Exercise task A: Arrange the records as a numbered list, from their first line through the line with "orange triangle: moved 6 px left", skipping blank lines and leaving out the pictures.

** START OF Supplied passage **

When you are being overwhelmed by your debts, you may choose to file bankruptcy. All bankruptcies are filed in the United States Bankruptcy Court. There are several types of bankruptcy, including those for corporations, small businesses, and cities and counties. One type of bankruptcy, called a Chapter 13, allows a debtor to establish a payment plan of between three and five years, and possibly seven years.
A Chapter 7 bankruptcy, often called a straight liquidation bankruptcy, is the most common type of bankruptcy. It gives you the opportunity to discharge, or be relieved of liability for, all or almost all of the debts you owe on the date you file your bankruptcy. You do not have to make any future payments on those debts that are discharged, and your creditors are stopped from attempting to collect those debts. There are some debts that cannot be discharged, such as criminal fines and alimony or child support. Other debts, such as taxes, student loans and debts incurred as a result of fraud by you, may not be dischargeable (depending on the circumstances). Personal income taxes are dischargeable if you have filed a tax return and certain time periods have passed. The rules for discharging taxes are complicated; if you have tax liabilities you should consult with an attorney prior to filing bankruptcy. You may receive a discharge in a Chapter 7 bankruptcy once every eight years.
On the date you file your bankruptcy, all of your property, as well as any income you have earned but not yet received, becomes part of your “bankruptcy estate” and subject to the claims of your creditors. Other property, such as the right to an inheritance or proceeds from a divorce decree or divorce settlement acquired within 180 days after the date you file, may also be included in your bankruptcy. Under certain circumstances, your right to tax refunds for prior years or the current year may also be included in the estate, even though you have not yet received the refunds.

** END OF Supplied passage **
** START OF Task inputs **

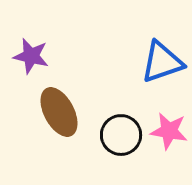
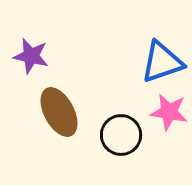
pink star: moved 19 px up
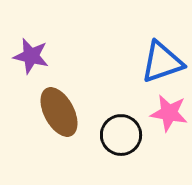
pink star: moved 1 px down
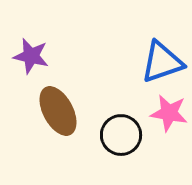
brown ellipse: moved 1 px left, 1 px up
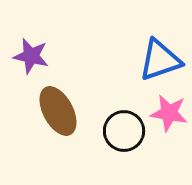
blue triangle: moved 2 px left, 2 px up
black circle: moved 3 px right, 4 px up
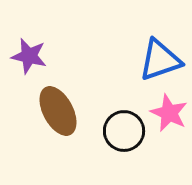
purple star: moved 2 px left
pink star: rotated 15 degrees clockwise
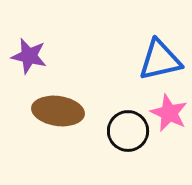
blue triangle: rotated 6 degrees clockwise
brown ellipse: rotated 54 degrees counterclockwise
black circle: moved 4 px right
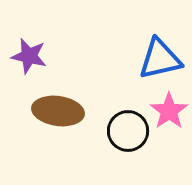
blue triangle: moved 1 px up
pink star: moved 2 px up; rotated 12 degrees clockwise
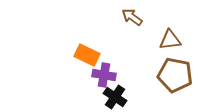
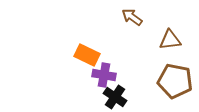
brown pentagon: moved 6 px down
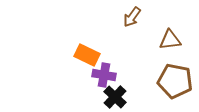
brown arrow: rotated 90 degrees counterclockwise
black cross: rotated 10 degrees clockwise
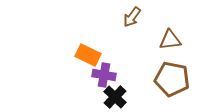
orange rectangle: moved 1 px right
brown pentagon: moved 3 px left, 2 px up
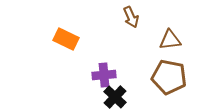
brown arrow: moved 1 px left; rotated 60 degrees counterclockwise
orange rectangle: moved 22 px left, 16 px up
purple cross: rotated 15 degrees counterclockwise
brown pentagon: moved 3 px left, 2 px up
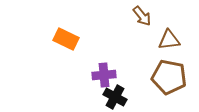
brown arrow: moved 11 px right, 1 px up; rotated 15 degrees counterclockwise
brown triangle: moved 1 px left
black cross: rotated 15 degrees counterclockwise
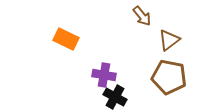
brown triangle: rotated 30 degrees counterclockwise
purple cross: rotated 15 degrees clockwise
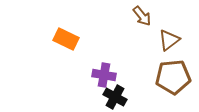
brown pentagon: moved 4 px right; rotated 16 degrees counterclockwise
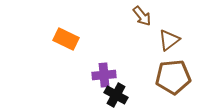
purple cross: rotated 15 degrees counterclockwise
black cross: moved 1 px right, 2 px up
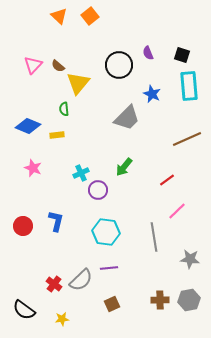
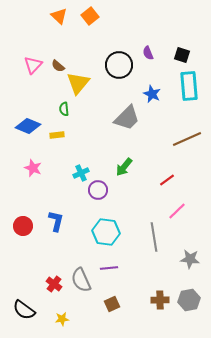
gray semicircle: rotated 110 degrees clockwise
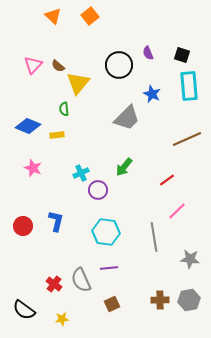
orange triangle: moved 6 px left
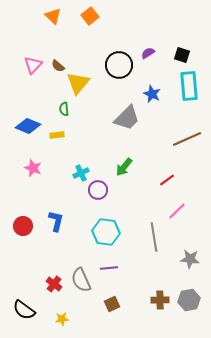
purple semicircle: rotated 80 degrees clockwise
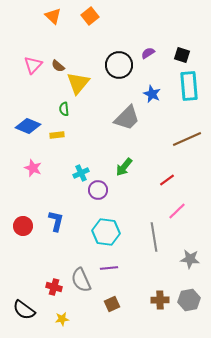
red cross: moved 3 px down; rotated 21 degrees counterclockwise
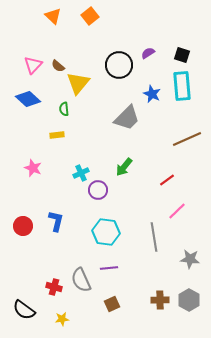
cyan rectangle: moved 7 px left
blue diamond: moved 27 px up; rotated 20 degrees clockwise
gray hexagon: rotated 20 degrees counterclockwise
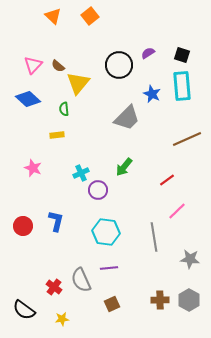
red cross: rotated 21 degrees clockwise
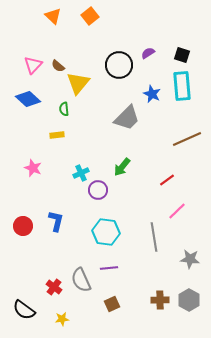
green arrow: moved 2 px left
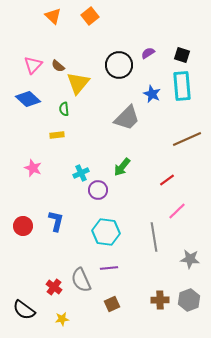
gray hexagon: rotated 10 degrees clockwise
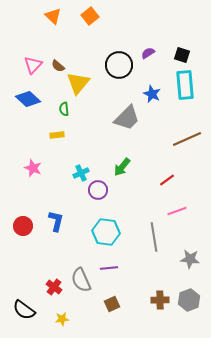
cyan rectangle: moved 3 px right, 1 px up
pink line: rotated 24 degrees clockwise
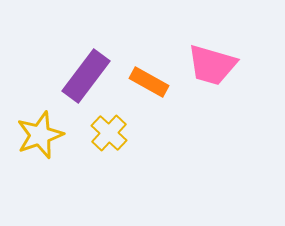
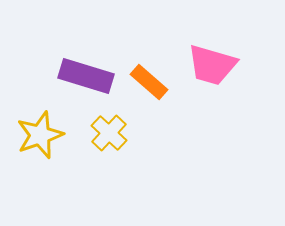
purple rectangle: rotated 70 degrees clockwise
orange rectangle: rotated 12 degrees clockwise
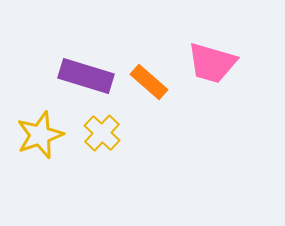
pink trapezoid: moved 2 px up
yellow cross: moved 7 px left
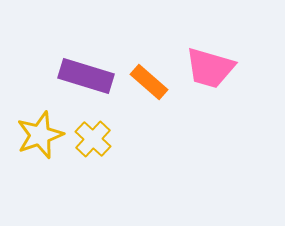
pink trapezoid: moved 2 px left, 5 px down
yellow cross: moved 9 px left, 6 px down
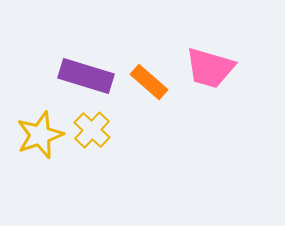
yellow cross: moved 1 px left, 9 px up
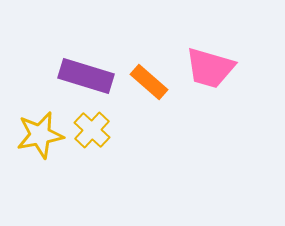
yellow star: rotated 9 degrees clockwise
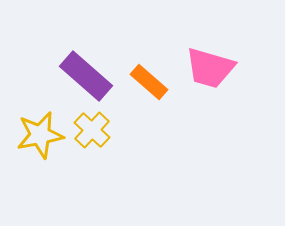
purple rectangle: rotated 24 degrees clockwise
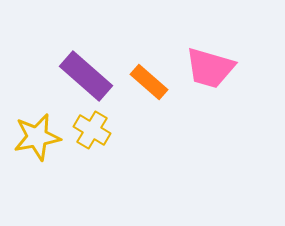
yellow cross: rotated 12 degrees counterclockwise
yellow star: moved 3 px left, 2 px down
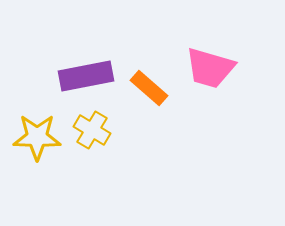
purple rectangle: rotated 52 degrees counterclockwise
orange rectangle: moved 6 px down
yellow star: rotated 12 degrees clockwise
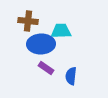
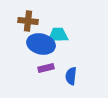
cyan trapezoid: moved 3 px left, 4 px down
blue ellipse: rotated 16 degrees clockwise
purple rectangle: rotated 49 degrees counterclockwise
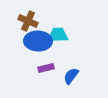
brown cross: rotated 18 degrees clockwise
blue ellipse: moved 3 px left, 3 px up; rotated 12 degrees counterclockwise
blue semicircle: rotated 30 degrees clockwise
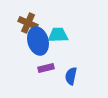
brown cross: moved 2 px down
blue ellipse: rotated 72 degrees clockwise
blue semicircle: rotated 24 degrees counterclockwise
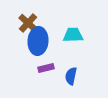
brown cross: rotated 18 degrees clockwise
cyan trapezoid: moved 15 px right
blue ellipse: rotated 20 degrees clockwise
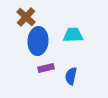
brown cross: moved 2 px left, 6 px up
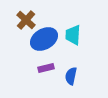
brown cross: moved 3 px down
cyan trapezoid: rotated 85 degrees counterclockwise
blue ellipse: moved 6 px right, 2 px up; rotated 56 degrees clockwise
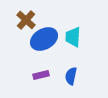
cyan trapezoid: moved 2 px down
purple rectangle: moved 5 px left, 7 px down
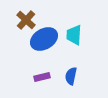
cyan trapezoid: moved 1 px right, 2 px up
purple rectangle: moved 1 px right, 2 px down
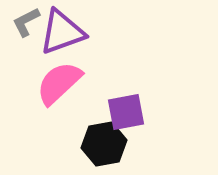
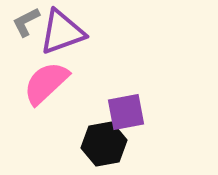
pink semicircle: moved 13 px left
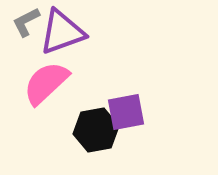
black hexagon: moved 8 px left, 14 px up
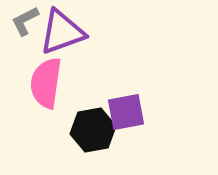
gray L-shape: moved 1 px left, 1 px up
pink semicircle: rotated 39 degrees counterclockwise
black hexagon: moved 3 px left
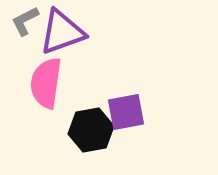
black hexagon: moved 2 px left
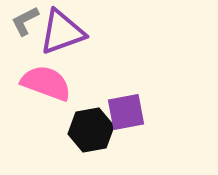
pink semicircle: rotated 102 degrees clockwise
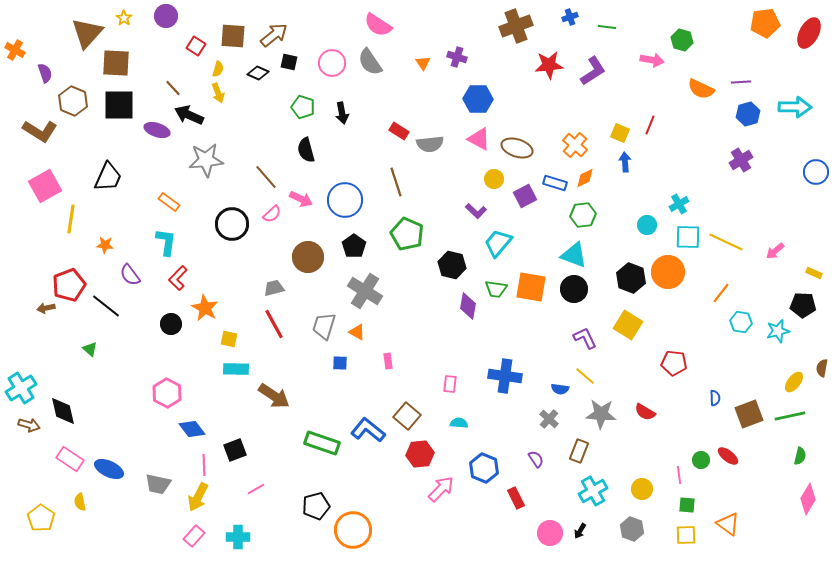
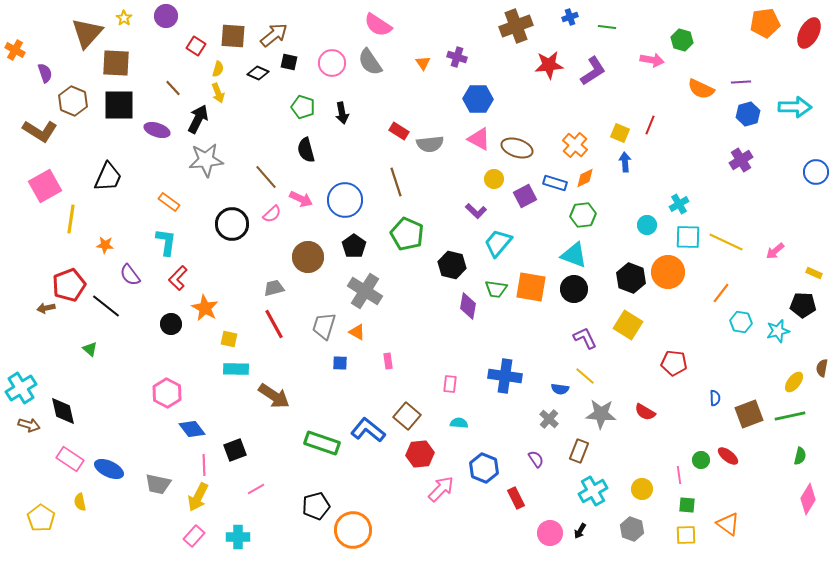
black arrow at (189, 115): moved 9 px right, 4 px down; rotated 92 degrees clockwise
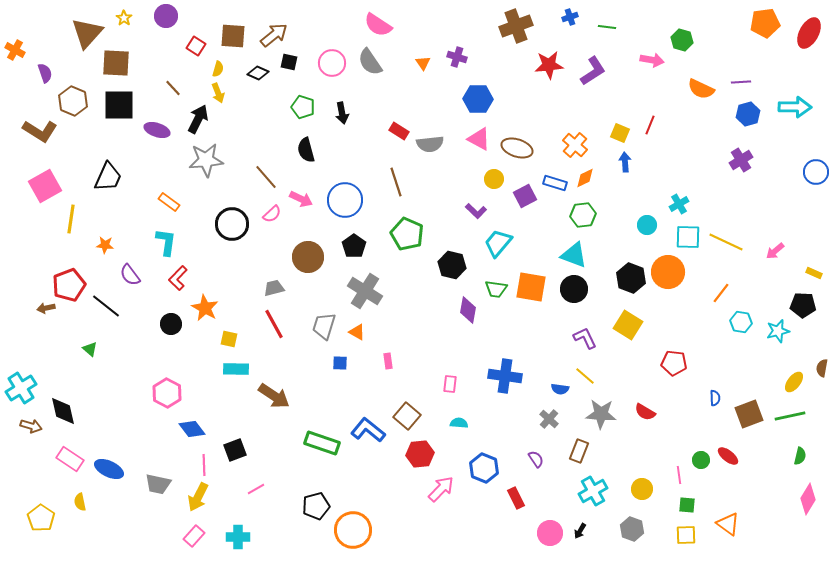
purple diamond at (468, 306): moved 4 px down
brown arrow at (29, 425): moved 2 px right, 1 px down
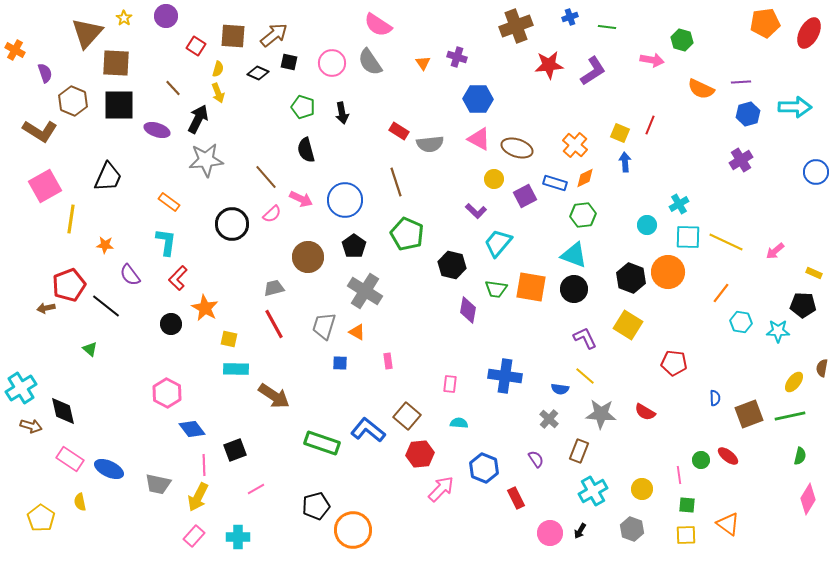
cyan star at (778, 331): rotated 15 degrees clockwise
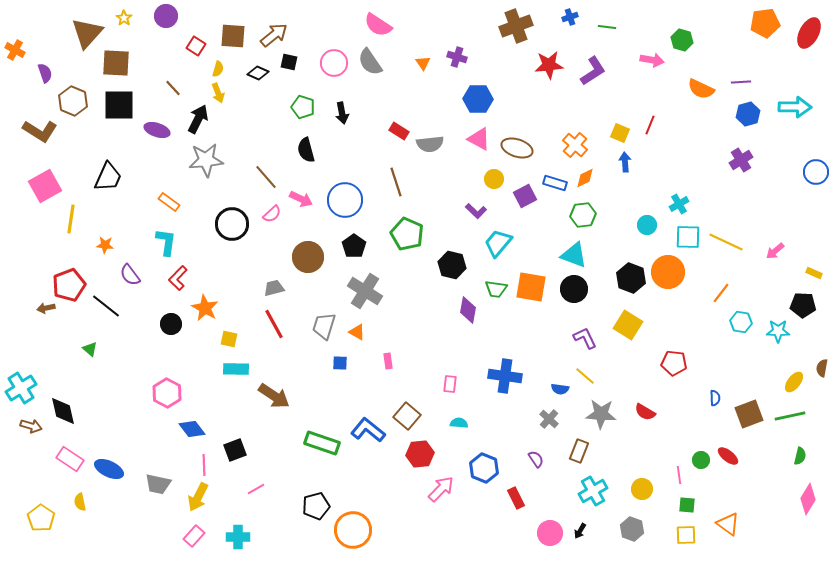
pink circle at (332, 63): moved 2 px right
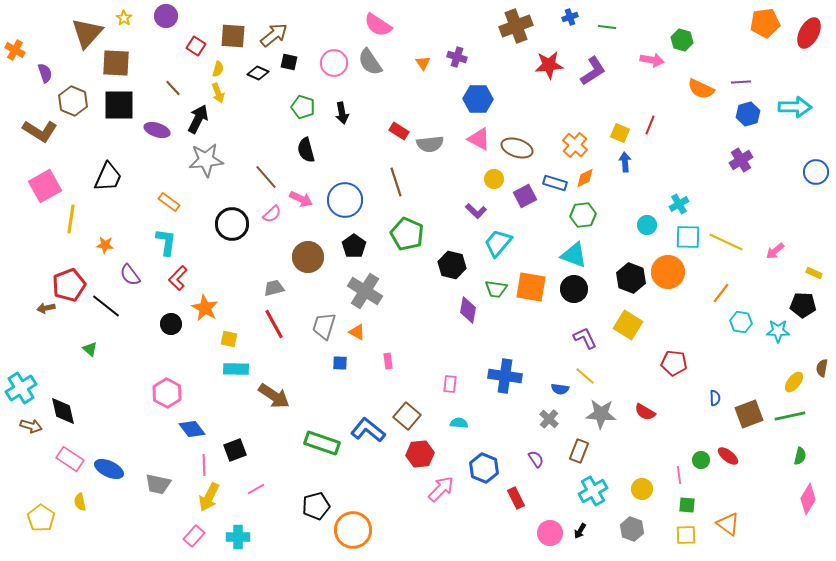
yellow arrow at (198, 497): moved 11 px right
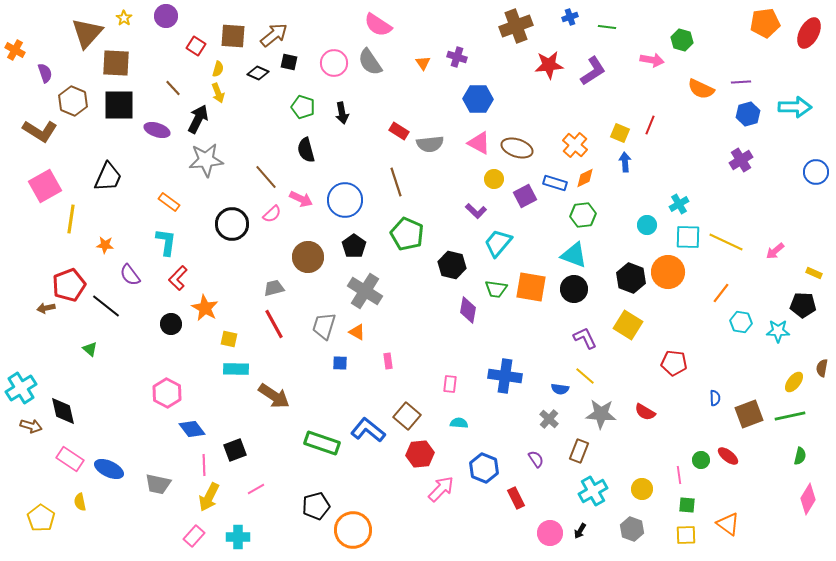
pink triangle at (479, 139): moved 4 px down
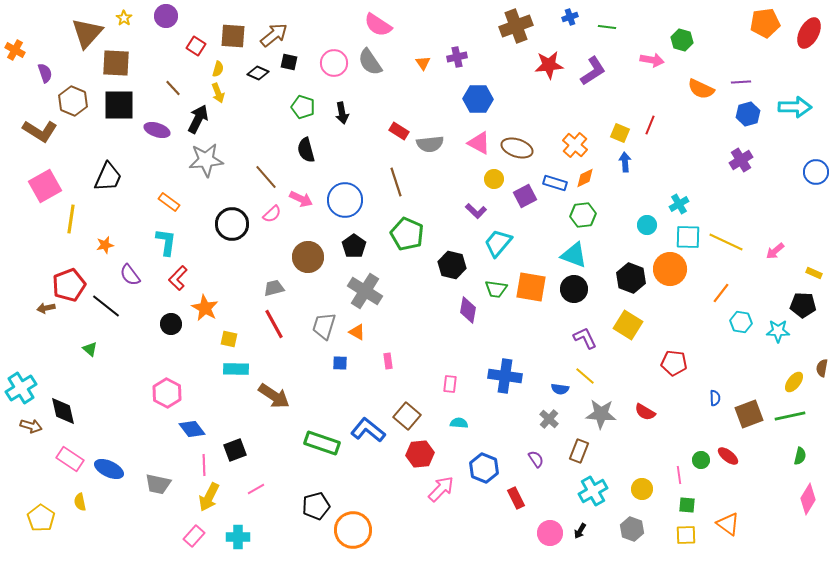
purple cross at (457, 57): rotated 30 degrees counterclockwise
orange star at (105, 245): rotated 18 degrees counterclockwise
orange circle at (668, 272): moved 2 px right, 3 px up
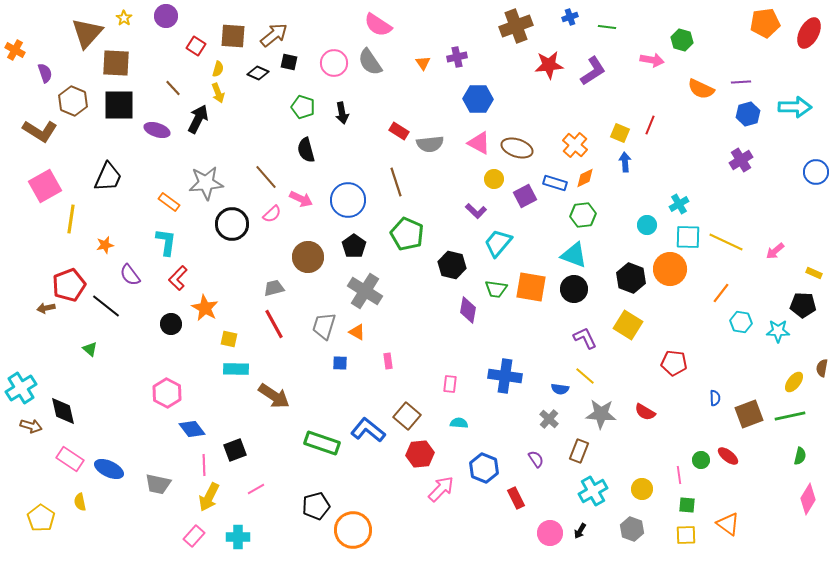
gray star at (206, 160): moved 23 px down
blue circle at (345, 200): moved 3 px right
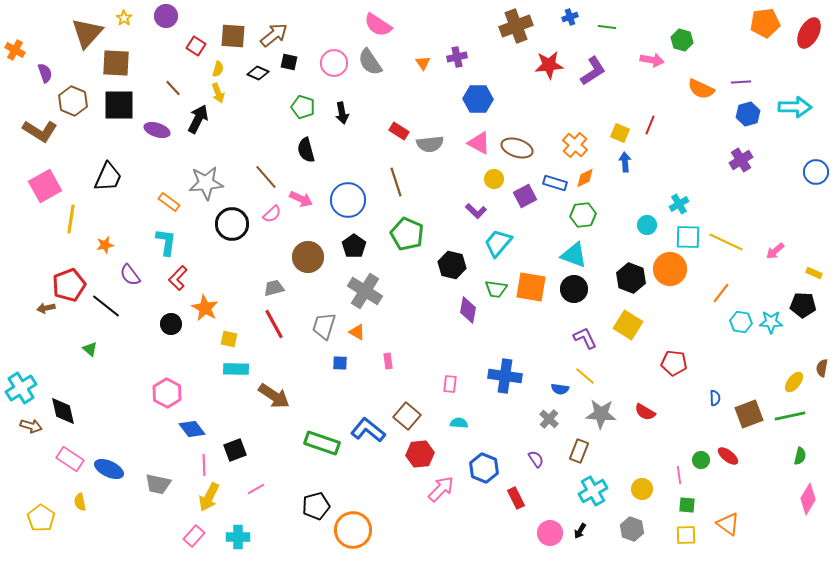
cyan star at (778, 331): moved 7 px left, 9 px up
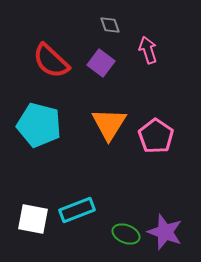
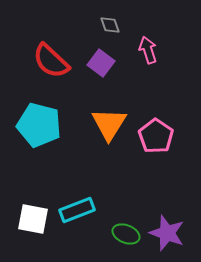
purple star: moved 2 px right, 1 px down
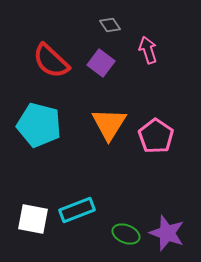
gray diamond: rotated 15 degrees counterclockwise
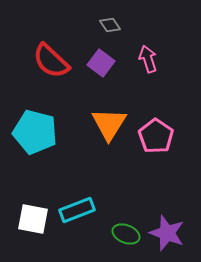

** END OF Task inputs **

Exercise task B: Set down the bankruptcy text word for word from "When you are" to "possibly seven years.".

Full response A:
1. pink star: moved 19 px up
2. pink star: moved 1 px down
3. brown ellipse: moved 1 px left, 1 px up
4. blue triangle: moved 2 px left, 2 px up
5. black circle: moved 3 px right, 4 px up
6. purple star: moved 2 px left
7. pink star: rotated 15 degrees clockwise
8. blue triangle: rotated 6 degrees clockwise
9. brown ellipse: rotated 54 degrees counterclockwise
10. black circle: moved 4 px right
11. blue triangle: moved 1 px up
12. pink star: moved 2 px up; rotated 12 degrees clockwise
13. brown pentagon: moved 6 px down
14. brown arrow: rotated 90 degrees counterclockwise
15. black cross: rotated 10 degrees clockwise
16. orange rectangle: moved 1 px right
17. brown pentagon: moved 3 px left, 2 px up
18. brown arrow: moved 1 px left; rotated 60 degrees counterclockwise
19. orange rectangle: moved 22 px left, 16 px up
20. purple cross: rotated 15 degrees counterclockwise
21. brown pentagon: moved 3 px left, 2 px up
22. brown arrow: moved 11 px right, 1 px up; rotated 15 degrees counterclockwise
23. brown triangle: moved 1 px left
24. black cross: rotated 15 degrees counterclockwise
25. brown triangle: rotated 30 degrees counterclockwise
26. purple cross: rotated 15 degrees clockwise
27. brown pentagon: moved 4 px right; rotated 16 degrees counterclockwise
28. purple cross: rotated 15 degrees counterclockwise
29. black cross: moved 1 px right, 2 px up
30. gray semicircle: rotated 110 degrees clockwise
31. orange triangle: moved 6 px left

Full response B:
When you are being overwhelmed by your debts, you may choose to file bankruptcy. All bankruptcies are filed in the United States Bankruptcy Court. There are several types of bankruptcy, including those for corporations, small businesses, and cities and counties. One type of bankruptcy, called a Chapter 13, allows a debtor to establish a payment plan of between three and five years, and possibly seven years.